Belum lama seorang teman di facebook men-share tulisan mengenai Etika Ber-SMS dengan Dosen. Tulisan tersebut bisa dibaca di sini. Saya setuju bahwa ada etika ketika kita berkomunikasi dengan siapapun, tidak hanya kepada Guru dan Dosen.
Seperti halnya ketika berhubungan dengan bermasyarakat, kita harus memperhatikan etika, adab, tata krama. Apa yang terjadi kalau di dalam pergaulan sosial manusia tidak lagi mengenal sopan santun? Barangkali kita tidak perlu banyak berbicara, karena peristiwa yang ada di sekitar kita saat ini sudah menjadi bukti dampak dari memudarnya nilai-nilai budi pekerti.
Budi pekerti adalah induk dari segala etika, tata krama, bagaimana berperilaku baik dalam pergaulan.
Ada cerita menarik dari buku Bung Hatta. Hatta kecil pernah menolak sekolah, karena menurut ia sekolah adalah bikinan Belanda. Sang Kakek kemudian mengatakan seperti ini, “Ilmu bukan datang dari orang Belanda, tapi dari Allah. Kita wajib belajar dan bersekolah agar pandai dan berbudi”. (halaman 28, dari sebuah novel. Hatta, Aku Datang karena Sejarah).

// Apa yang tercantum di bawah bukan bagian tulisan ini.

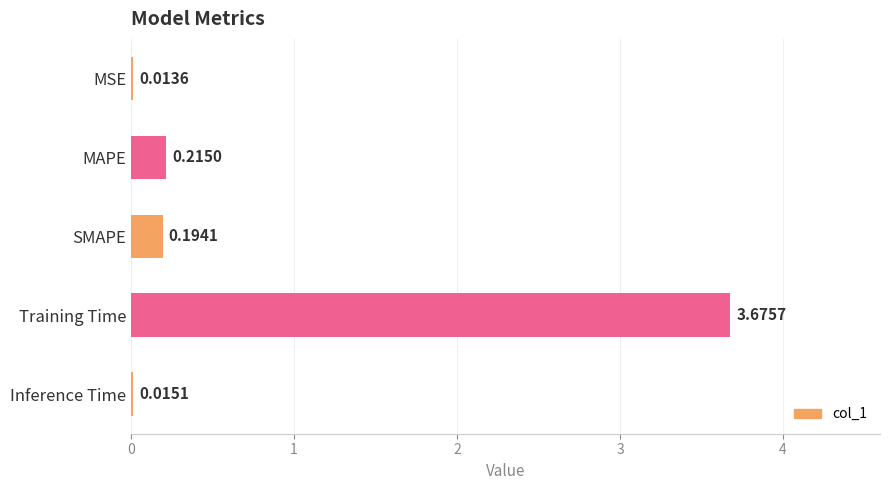

Which label corresponds to the largest value in the chart?

Training Time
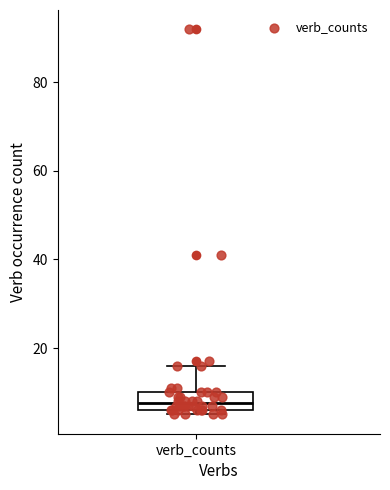

Where is the lower edge of the box for verb_counts on the y-axis? The values are not printed on the chart, so give them approximately, as read against the axis.

6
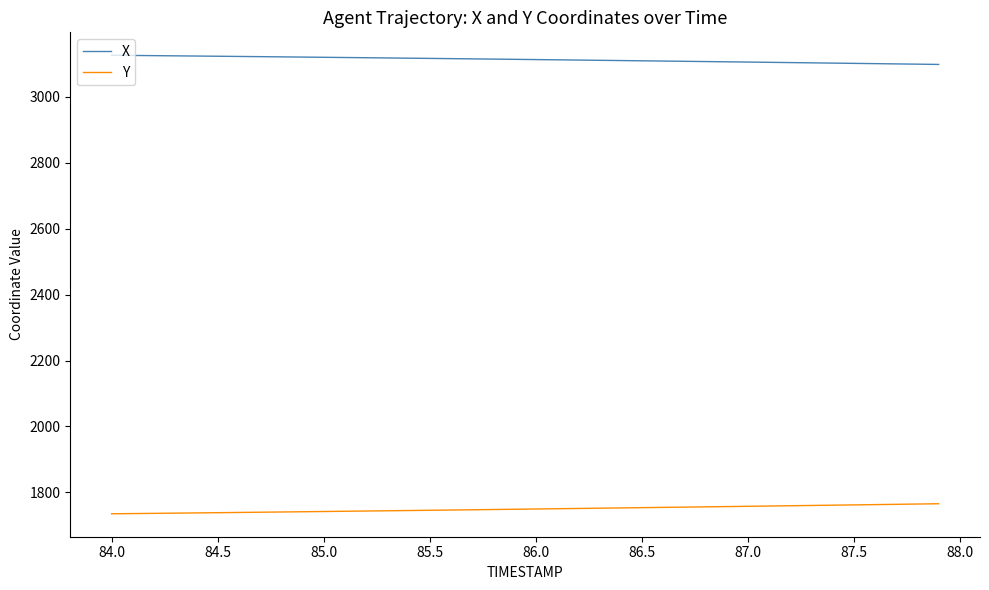

True or false: Y and X cross at least once.

False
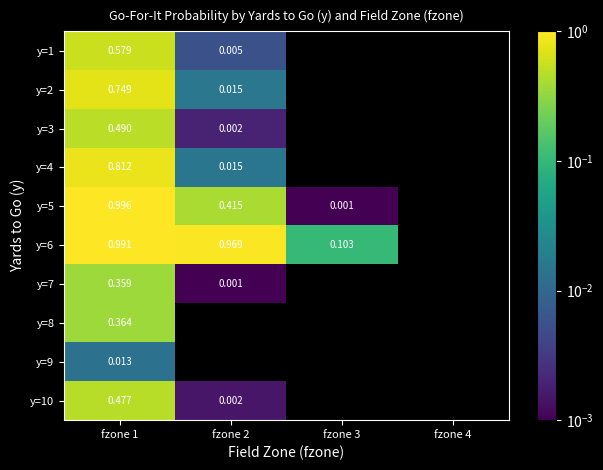

Is the value of y=3 at fzone 2 greater than the value of y=1 at fzone 1?

No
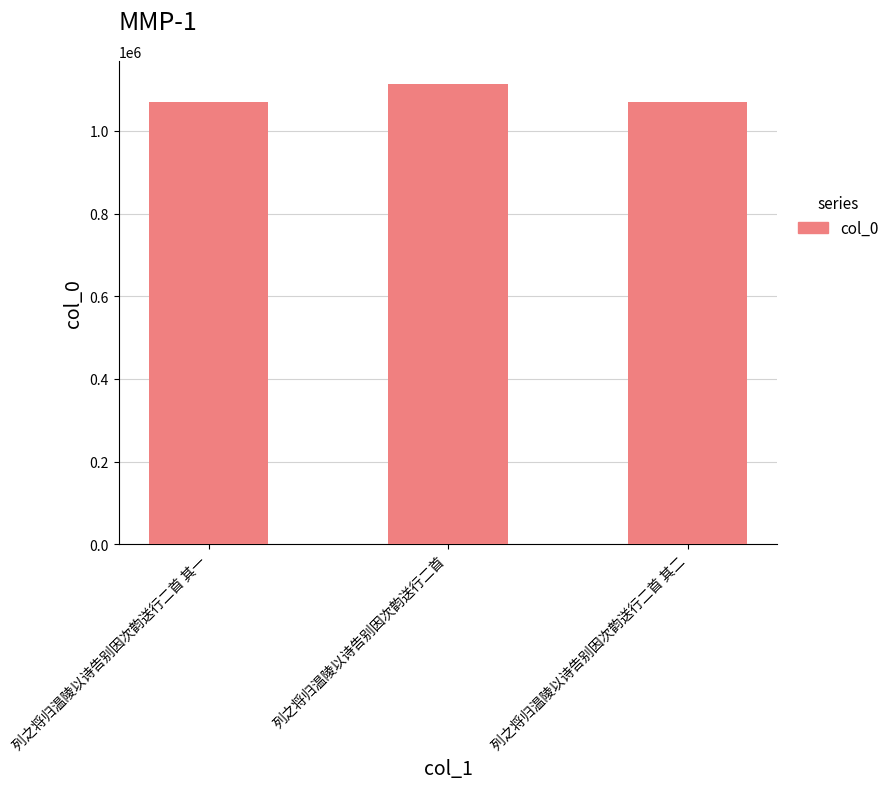

Count the number of data series in this chart.

1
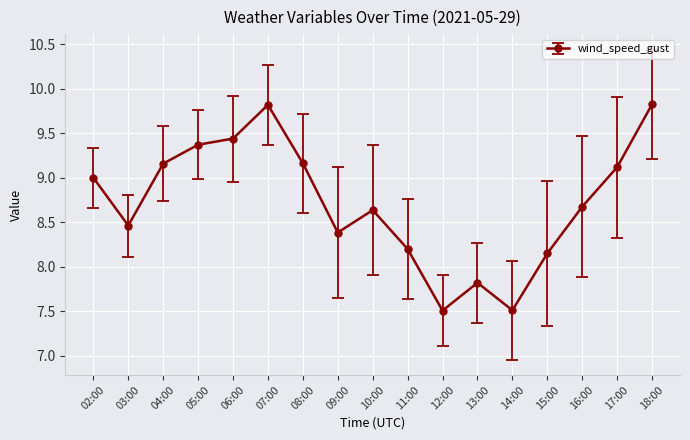

Which has a higher value, 09:00 or 18:00?

18:00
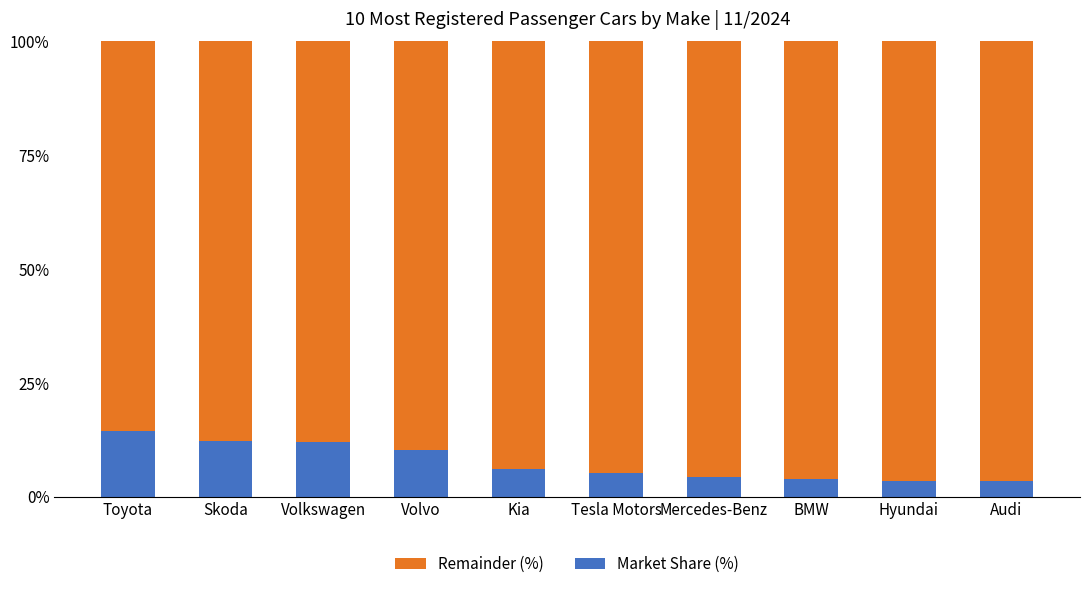

What is the difference between the Market Share (%) values at Audi and Volvo?

6.9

Dengan belajar, manusia mendapatkan pengetahuan. Dengan pengetahuan, menurut Helen Keller, seseorang semustinya bisa membedakan mana perbuatan yang baik dan buruk, mana yang mulia dan tidak. Selaras dengan arti kata budi, yaitu kemampuan untuk membedakan mana yang benar dan salah.
Maka, sangat jelas bukan, bahwa tujuan pendidikan itu tidak hanya menjadikan kamu pandai tapi sejatinya juga berbudi pekerti luhur. Berbudi, dalam kamus bahasa Indonesia artinya mempunyai budi (tabiat dan watak yang baik), mempunyai kebijaksanaan, berakal, berkelakuan baik, murah hati, baik hati.
Jadi, absurd buat saya kalau ada orang berkilah bahwa etika tidak diperlukan dalam pergaulan di masyarakat. Apalagi, untuk kasus di atas, beranggapan bahwa Guru atau Dosen mereka gila hormat. Sama sekali bukan dengan alasan seorang Guru atau Dosen ingin dihargai tetapi memiliki etika yang baik itu juga merupakan tujuan sebuah pendidikan.